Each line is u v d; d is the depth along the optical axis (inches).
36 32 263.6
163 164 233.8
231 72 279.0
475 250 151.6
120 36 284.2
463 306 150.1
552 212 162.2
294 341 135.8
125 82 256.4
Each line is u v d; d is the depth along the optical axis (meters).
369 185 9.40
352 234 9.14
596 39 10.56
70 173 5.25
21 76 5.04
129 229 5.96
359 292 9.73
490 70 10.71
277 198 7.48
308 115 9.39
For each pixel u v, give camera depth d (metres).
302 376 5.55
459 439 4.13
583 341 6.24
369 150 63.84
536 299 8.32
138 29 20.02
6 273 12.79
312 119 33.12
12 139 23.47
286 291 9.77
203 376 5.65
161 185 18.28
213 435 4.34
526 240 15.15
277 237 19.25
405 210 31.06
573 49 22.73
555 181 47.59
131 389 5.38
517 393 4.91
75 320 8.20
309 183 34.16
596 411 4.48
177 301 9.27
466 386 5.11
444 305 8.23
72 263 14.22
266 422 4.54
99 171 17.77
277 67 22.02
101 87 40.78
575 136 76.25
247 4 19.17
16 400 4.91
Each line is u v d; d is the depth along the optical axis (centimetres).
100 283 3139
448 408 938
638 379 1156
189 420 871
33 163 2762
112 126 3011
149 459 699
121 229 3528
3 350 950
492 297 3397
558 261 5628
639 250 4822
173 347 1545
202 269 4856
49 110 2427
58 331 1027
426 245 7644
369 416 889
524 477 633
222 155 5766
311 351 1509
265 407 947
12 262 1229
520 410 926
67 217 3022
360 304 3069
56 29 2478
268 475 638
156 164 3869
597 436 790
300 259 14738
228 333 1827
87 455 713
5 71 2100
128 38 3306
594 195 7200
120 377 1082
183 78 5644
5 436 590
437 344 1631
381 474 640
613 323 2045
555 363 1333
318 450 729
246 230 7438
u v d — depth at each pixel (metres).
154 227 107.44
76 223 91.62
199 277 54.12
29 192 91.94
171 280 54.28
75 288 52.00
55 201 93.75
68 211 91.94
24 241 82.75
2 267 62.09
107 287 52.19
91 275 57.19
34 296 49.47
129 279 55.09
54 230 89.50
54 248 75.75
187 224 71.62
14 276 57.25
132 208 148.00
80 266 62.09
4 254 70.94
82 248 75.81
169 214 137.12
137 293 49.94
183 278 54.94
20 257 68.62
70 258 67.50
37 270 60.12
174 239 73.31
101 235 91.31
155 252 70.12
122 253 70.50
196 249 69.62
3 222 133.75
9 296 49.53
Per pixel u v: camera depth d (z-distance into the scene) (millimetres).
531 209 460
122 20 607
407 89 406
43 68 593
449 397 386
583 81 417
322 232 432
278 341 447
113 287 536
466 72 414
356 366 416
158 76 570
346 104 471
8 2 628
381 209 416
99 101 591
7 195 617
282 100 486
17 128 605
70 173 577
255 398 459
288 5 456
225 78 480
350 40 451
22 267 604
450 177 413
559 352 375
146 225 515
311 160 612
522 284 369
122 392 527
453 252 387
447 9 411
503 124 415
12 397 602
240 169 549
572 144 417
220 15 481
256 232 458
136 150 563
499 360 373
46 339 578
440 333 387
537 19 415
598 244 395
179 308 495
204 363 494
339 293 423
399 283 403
==
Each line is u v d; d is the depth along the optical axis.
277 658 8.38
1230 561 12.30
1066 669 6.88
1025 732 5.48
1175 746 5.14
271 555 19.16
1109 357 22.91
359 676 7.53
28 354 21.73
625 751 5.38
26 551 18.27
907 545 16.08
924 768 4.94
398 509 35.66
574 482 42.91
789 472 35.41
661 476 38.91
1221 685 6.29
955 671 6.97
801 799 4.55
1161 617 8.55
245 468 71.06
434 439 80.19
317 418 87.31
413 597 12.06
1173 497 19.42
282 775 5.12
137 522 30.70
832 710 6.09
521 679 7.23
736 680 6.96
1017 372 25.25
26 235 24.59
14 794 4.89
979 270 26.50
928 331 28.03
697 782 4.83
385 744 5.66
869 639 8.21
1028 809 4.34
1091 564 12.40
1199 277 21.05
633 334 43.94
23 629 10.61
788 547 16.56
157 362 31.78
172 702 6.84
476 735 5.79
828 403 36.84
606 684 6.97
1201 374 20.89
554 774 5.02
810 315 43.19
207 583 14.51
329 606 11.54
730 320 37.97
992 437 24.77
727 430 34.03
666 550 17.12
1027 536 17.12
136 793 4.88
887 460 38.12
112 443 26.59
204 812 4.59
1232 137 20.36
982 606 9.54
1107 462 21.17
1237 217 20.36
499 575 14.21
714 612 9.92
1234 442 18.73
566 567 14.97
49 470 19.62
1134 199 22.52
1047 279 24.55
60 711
* * *
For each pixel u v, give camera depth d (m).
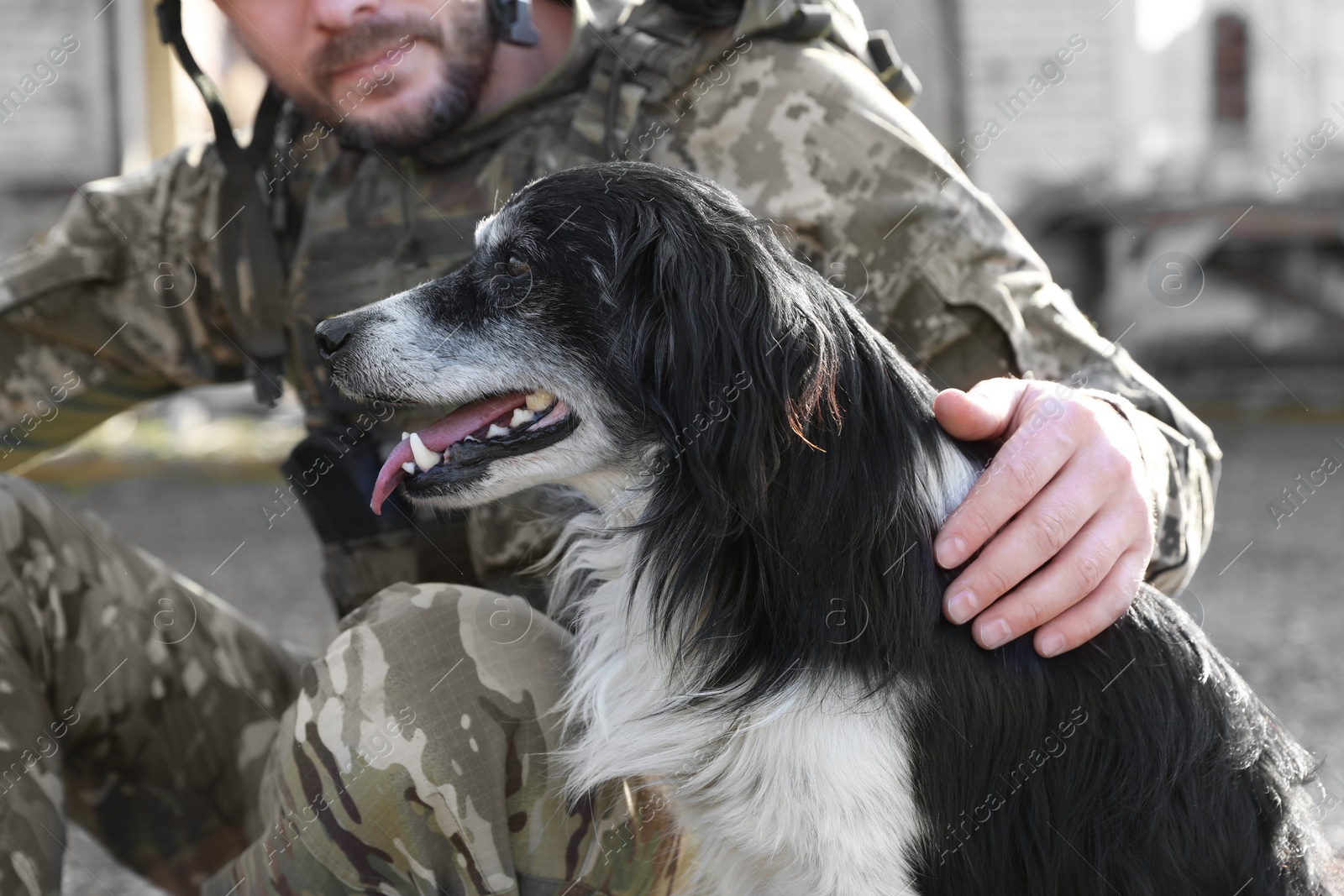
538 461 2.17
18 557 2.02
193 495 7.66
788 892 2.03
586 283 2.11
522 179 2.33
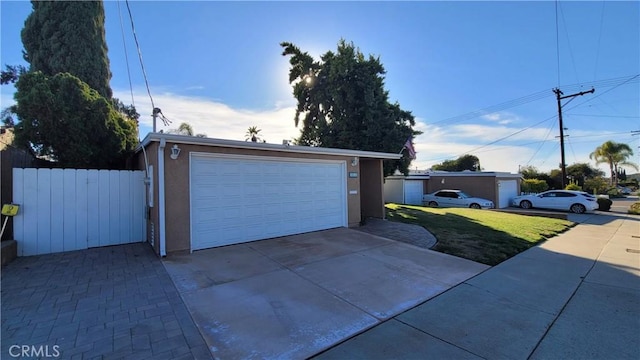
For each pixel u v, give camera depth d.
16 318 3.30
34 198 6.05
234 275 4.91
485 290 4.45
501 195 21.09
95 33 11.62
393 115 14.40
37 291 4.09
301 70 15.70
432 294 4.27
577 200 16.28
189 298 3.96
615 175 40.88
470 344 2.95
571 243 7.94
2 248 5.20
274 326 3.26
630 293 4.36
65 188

THE PROBLEM
Pull every line holding "along" out of the records.

YOUR SOLUTION
Each line is u v d; d is the depth along the optical axis (inches).
Each line is u v d; d is the depth along the optical axis (meters).
Each line is u v d; d is the depth along the optical axis (centimetres).
Each line is u v d; d is the depth along the optical axis.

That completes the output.